[任务数据]

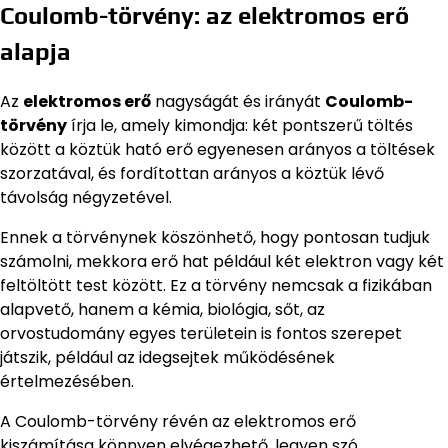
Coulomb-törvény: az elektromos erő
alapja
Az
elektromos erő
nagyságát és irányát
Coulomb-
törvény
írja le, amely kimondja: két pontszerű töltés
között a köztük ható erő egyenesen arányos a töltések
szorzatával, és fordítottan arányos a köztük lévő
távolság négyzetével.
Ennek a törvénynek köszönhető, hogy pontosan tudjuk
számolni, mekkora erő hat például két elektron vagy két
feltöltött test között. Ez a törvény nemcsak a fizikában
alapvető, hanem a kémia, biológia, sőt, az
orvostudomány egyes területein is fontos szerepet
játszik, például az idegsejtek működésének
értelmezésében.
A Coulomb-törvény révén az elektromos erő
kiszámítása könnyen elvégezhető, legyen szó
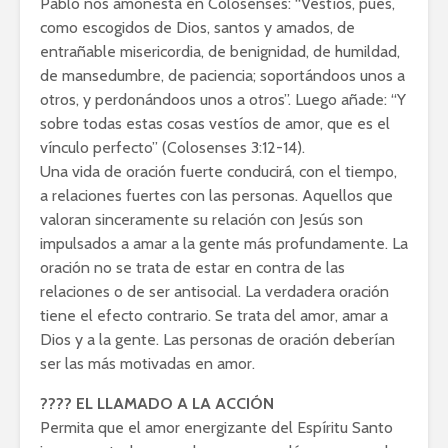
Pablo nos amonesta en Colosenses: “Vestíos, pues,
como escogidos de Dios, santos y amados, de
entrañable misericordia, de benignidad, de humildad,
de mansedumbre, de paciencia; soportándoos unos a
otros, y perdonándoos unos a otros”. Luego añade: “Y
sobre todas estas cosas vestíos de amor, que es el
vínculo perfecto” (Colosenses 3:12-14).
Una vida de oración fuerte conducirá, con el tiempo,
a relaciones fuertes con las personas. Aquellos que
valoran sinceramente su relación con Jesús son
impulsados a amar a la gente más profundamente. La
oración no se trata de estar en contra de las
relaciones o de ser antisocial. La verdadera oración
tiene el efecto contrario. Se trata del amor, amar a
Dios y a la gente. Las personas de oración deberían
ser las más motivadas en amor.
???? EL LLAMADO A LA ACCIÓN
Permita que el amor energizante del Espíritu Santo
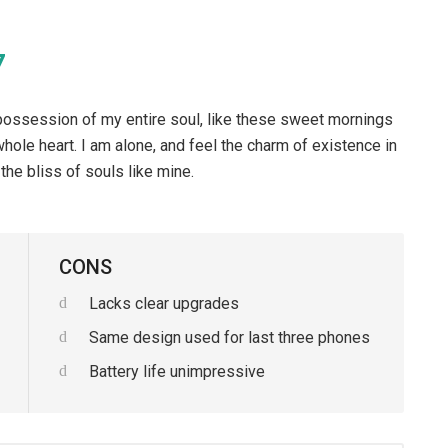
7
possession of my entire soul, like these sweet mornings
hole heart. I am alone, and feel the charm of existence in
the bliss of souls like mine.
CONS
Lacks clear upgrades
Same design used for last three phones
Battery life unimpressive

[/任务数据]

待办任务:
请更新上述材料：把文本中的“oración”一律改为“plegaria”，其余内容保持原样，并重新给出全部文字。结果中请略去图片。

练习结果:
Coulomb-törvény: az elektromos erő
alapja
Az
elektromos erő
nagyságát és irányát
Coulomb-
törvény
írja le, amely kimondja: két pontszerű töltés
között a köztük ható erő egyenesen arányos a töltések
szorzatával, és fordítottan arányos a köztük lévő
távolság négyzetével.
Ennek a törvénynek köszönhető, hogy pontosan tudjuk
számolni, mekkora erő hat például két elektron vagy két
feltöltött test között. Ez a törvény nemcsak a fizikában
alapvető, hanem a kémia, biológia, sőt, az
orvostudomány egyes területein is fontos szerepet
játszik, például az idegsejtek működésének
értelmezésében.
A Coulomb-törvény révén az elektromos erő
kiszámítása könnyen elvégezhető, legyen szó
Pablo nos amonesta en Colosenses: “Vestíos, pues,
como escogidos de Dios, santos y amados, de
entrañable misericordia, de benignidad, de humildad,
de mansedumbre, de paciencia; soportándoos unos a
otros, y perdonándoos unos a otros”. Luego añade: “Y
sobre todas estas cosas vestíos de amor, que es el
vínculo perfecto” (Colosenses 3:12-14).
Una vida de plegaria fuerte conducirá, con el tiempo,
a relaciones fuertes con las personas. Aquellos que
valoran sinceramente su relación con Jesús son
impulsados a amar a la gente más profundamente. La
plegaria no se trata de estar en contra de las
relaciones o de ser antisocial. La verdadera plegaria
tiene el efecto contrario. Se trata del amor, amar a
Dios y a la gente. Las personas de plegaria deberían
ser las más motivadas en amor.
???? EL LLAMADO A LA ACCIÓN
Permita que el amor energizante del Espíritu Santo
7
possession of my entire soul, like these sweet mornings
hole heart. I am alone, and feel the charm of existence in
the bliss of souls like mine.
CONS
Lacks clear upgrades
Same design used for last three phones
Battery life unimpressive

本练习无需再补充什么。